Express everything from the start of the records down to the line containing "Basesystem Module 15-SP5 (x86_64)" as a JSON list of strings, one string per line, omitting blank lines.

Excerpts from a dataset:
──────

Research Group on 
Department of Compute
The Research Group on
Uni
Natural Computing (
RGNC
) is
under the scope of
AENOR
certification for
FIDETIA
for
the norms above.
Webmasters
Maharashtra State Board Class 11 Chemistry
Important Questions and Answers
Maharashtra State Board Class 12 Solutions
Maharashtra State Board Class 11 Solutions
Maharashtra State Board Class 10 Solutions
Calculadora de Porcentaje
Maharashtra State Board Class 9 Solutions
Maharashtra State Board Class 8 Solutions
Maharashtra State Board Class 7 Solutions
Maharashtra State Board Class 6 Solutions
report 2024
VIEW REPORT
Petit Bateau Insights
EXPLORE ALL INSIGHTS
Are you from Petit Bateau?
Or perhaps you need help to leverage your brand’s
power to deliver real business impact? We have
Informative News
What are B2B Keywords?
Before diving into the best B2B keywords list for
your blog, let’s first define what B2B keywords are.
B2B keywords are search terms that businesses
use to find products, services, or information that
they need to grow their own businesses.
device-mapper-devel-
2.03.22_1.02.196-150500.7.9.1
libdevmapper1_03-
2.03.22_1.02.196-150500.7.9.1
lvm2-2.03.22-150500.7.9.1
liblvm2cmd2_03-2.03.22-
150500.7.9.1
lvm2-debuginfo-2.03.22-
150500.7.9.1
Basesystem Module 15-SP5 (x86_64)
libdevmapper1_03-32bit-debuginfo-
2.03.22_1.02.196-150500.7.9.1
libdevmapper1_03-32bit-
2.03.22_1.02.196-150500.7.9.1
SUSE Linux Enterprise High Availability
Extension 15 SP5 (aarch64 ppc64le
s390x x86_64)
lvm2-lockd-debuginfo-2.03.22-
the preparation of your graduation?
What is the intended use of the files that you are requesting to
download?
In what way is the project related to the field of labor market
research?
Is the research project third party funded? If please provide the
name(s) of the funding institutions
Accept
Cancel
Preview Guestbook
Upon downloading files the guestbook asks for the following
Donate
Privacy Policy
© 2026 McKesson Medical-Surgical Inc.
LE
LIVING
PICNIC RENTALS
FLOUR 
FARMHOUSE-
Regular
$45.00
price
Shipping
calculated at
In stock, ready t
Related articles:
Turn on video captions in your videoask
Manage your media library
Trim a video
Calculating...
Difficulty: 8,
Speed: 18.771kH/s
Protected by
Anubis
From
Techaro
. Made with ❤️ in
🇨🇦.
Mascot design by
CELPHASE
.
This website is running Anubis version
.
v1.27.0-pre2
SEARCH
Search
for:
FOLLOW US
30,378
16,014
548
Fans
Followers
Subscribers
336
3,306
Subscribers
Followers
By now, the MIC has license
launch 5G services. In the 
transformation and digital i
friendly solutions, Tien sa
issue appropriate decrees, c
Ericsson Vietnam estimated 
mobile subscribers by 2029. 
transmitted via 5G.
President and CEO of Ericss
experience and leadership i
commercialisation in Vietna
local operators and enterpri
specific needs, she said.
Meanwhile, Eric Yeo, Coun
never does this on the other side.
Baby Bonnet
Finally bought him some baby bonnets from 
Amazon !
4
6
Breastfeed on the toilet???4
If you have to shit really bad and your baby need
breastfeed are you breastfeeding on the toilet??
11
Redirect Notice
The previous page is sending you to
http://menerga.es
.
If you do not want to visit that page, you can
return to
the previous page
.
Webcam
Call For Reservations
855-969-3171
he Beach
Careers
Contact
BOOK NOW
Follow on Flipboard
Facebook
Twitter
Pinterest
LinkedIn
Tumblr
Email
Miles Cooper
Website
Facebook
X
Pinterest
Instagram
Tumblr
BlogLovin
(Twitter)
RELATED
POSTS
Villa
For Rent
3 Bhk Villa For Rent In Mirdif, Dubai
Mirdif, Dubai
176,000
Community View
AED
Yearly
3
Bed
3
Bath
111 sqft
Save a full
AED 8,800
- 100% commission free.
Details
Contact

──────

WRITTEN SOLUTION:
[
  "Research Group on ",
  "Department of Compute",
  "The Research Group on",
  "Uni",
  "Natural Computing (",
  "RGNC",
  ") is",
  "under the scope of",
  "AENOR",
  "certification for",
  "FIDETIA",
  "for",
  "the norms above.",
  "Webmasters",
  "Maharashtra State Board Class 11 Chemistry",
  "Important Questions and Answers",
  "Maharashtra State Board Class 12 Solutions",
  "Maharashtra State Board Class 11 Solutions",
  "Maharashtra State Board Class 10 Solutions",
  "Calculadora de Porcentaje",
  "Maharashtra State Board Class 9 Solutions",
  "Maharashtra State Board Class 8 Solutions",
  "Maharashtra State Board Class 7 Solutions",
  "Maharashtra State Board Class 6 Solutions",
  "report 2024",
  "VIEW REPORT",
  "Petit Bateau Insights",
  "EXPLORE ALL INSIGHTS",
  "Are you from Petit Bateau?",
  "Or perhaps you need help to leverage your brand’s",
  "power to deliver real business impact? We have",
  "Informative News",
  "What are B2B Keywords?",
  "Before diving into the best B2B keywords list for",
  "your blog, let’s first define what B2B keywords are.",
  "B2B keywords are search terms that businesses",
  "use to find products, services, or information that",
  "they need to grow their own businesses.",
  "device-mapper-devel-",
  "2.03.22_1.02.196-150500.7.9.1",
  "libdevmapper1_03-",
  "2.03.22_1.02.196-150500.7.9.1",
  "lvm2-2.03.22-150500.7.9.1",
  "liblvm2cmd2_03-2.03.22-",
  "150500.7.9.1",
  "lvm2-debuginfo-2.03.22-",
  "150500.7.9.1",
  "Basesystem Module 15-SP5 (x86_64)"
]